That's Black, Indigenous, and People Of Colour, in case you're not up on the latest jargon. Apparently there is a black, native, and people of colour coalition coalescing as I type these words.
I'm not sure how this will work out. "People of colour" is a pretty big basket. Asians are racialized people of colour, aren't they? How much does an Asian-Canadian kid have in common with a black kid from Jane Finch? And how much do either of them have in common with a native kid in Attawpiskat?

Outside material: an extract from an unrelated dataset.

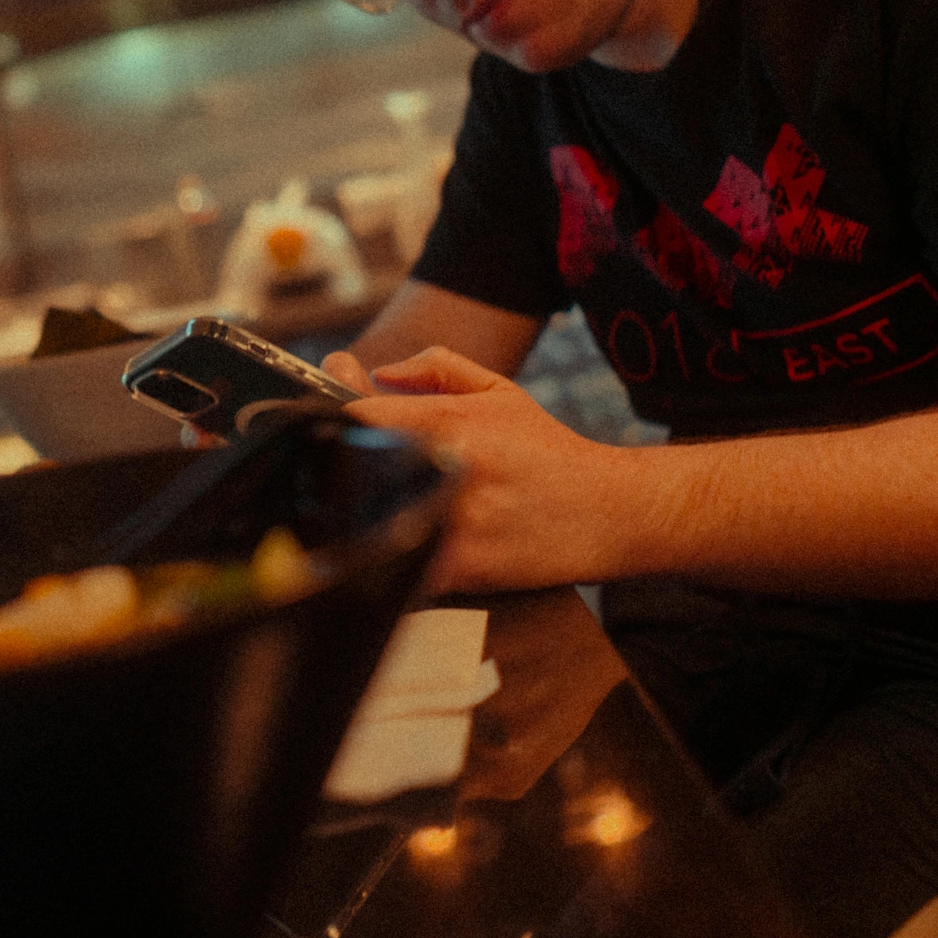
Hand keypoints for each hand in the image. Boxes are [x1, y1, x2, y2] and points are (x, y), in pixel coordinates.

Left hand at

Seems to me this "BIPOC" label is intended to mean "non-white." Who is white and who is not, is oddly enough, something that changes over time. For example, when Greeks were first getting off the boat in significant numbers, they suffered all kinds of discrimination because, like other Mediterranean people, they weren't considered "white." That's why a lot of your early Greek immigrants opened restaurants. Like the Chinese, it was a niche that was open to them.
Believe it or not, there was a time when Irish immigrants weren't considered "white."

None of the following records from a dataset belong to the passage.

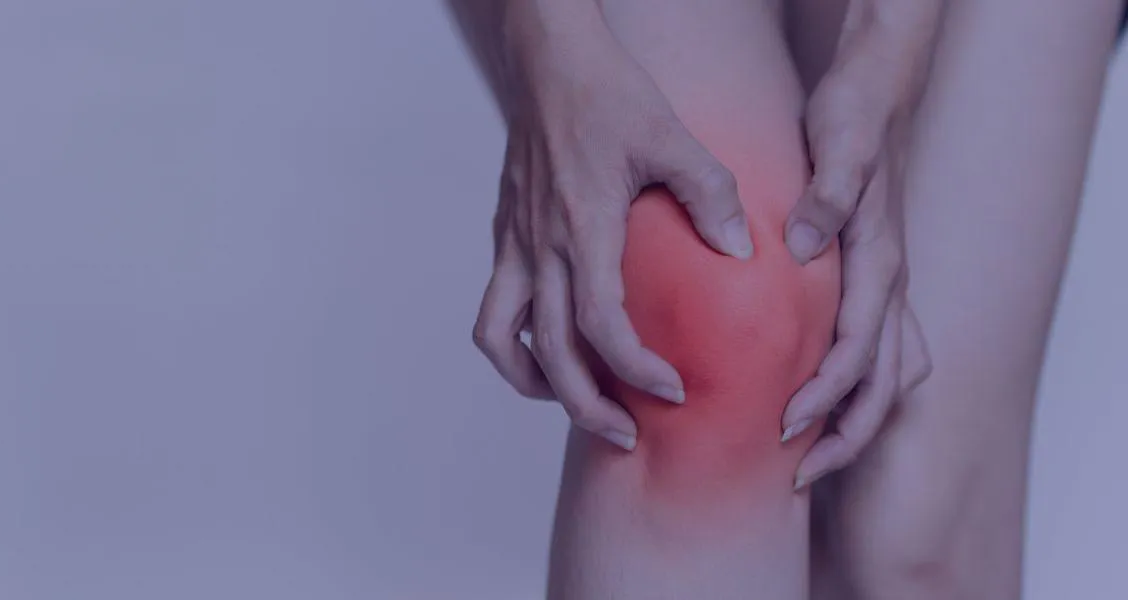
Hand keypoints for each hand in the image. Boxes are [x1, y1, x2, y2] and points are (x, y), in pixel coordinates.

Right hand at [472, 1, 752, 450]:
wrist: (549, 60)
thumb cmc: (609, 94)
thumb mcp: (673, 139)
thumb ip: (709, 197)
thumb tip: (740, 251)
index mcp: (585, 230)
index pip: (603, 328)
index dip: (636, 372)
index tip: (673, 391)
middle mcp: (540, 247)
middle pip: (551, 356)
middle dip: (590, 407)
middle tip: (629, 434)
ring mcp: (515, 244)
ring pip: (502, 339)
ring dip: (536, 383)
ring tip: (575, 402)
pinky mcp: (505, 235)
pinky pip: (496, 308)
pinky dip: (517, 343)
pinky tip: (551, 345)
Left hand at [779, 1, 941, 487]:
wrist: (871, 99)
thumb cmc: (851, 124)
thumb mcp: (839, 148)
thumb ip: (827, 197)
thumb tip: (804, 248)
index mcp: (880, 263)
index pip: (858, 349)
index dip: (825, 394)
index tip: (785, 426)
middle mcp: (890, 285)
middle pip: (882, 383)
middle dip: (842, 436)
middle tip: (795, 477)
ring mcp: (887, 289)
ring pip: (886, 377)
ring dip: (853, 425)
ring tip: (808, 463)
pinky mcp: (873, 286)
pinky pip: (878, 355)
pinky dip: (857, 391)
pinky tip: (820, 407)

The Irish are a special case, of course. In their old country they had a civil war that dragged on forever, between the white Catholics and the equally white Protestants. It's kind of tough to get your head around, because they're all white and they all love Jesus, but they merrily murdered one another for generations.
I've always found cause for great optimism in the fact that when we take the occasional visit to the big city, you see all sorts of folks fraternising with people who don't look like them. Give it a couple of generations, I thought, and everybody will be some shade of beige.
Sadly, we seem to be heading in the opposite direction.